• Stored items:
= Beginning of Section =
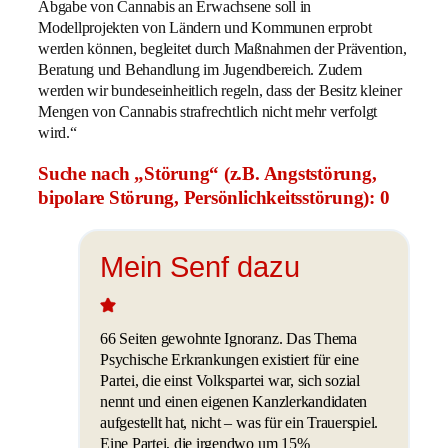
Abgabe von Cannabis an Erwachsene soll in
Modellprojekten von Ländern und Kommunen erprobt
werden können, begleitet durch Maßnahmen der Prävention,
Beratung und Behandlung im Jugendbereich. Zudem
werden wir bundeseinheitlich regeln, dass der Besitz kleiner
Mengen von Cannabis strafrechtlich nicht mehr verfolgt
wird.“
Suche nach „Störung“ (z.B. Angststörung,
bipolare Störung, Persönlichkeitsstörung): 0
Mein Senf dazu
66 Seiten gewohnte Ignoranz. Das Thema
Psychische Erkrankungen existiert für eine
Partei, die einst Volkspartei war, sich sozial
nennt und einen eigenen Kanzlerkandidaten
aufgestellt hat, nicht – was für ein Trauerspiel.
Eine Partei, die irgendwo um 15%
= End of Section =
Begin with the line containing "66 Seiten gewohnte Ignoranz. Das Thema" and retype it and each line after it through the end of the records, keeping them exact and including nothing more.

66 Seiten gewohnte Ignoranz. Das Thema
Psychische Erkrankungen existiert für eine
Partei, die einst Volkspartei war, sich sozial
nennt und einen eigenen Kanzlerkandidaten
aufgestellt hat, nicht – was für ein Trauerspiel.
Eine Partei, die irgendwo um 15%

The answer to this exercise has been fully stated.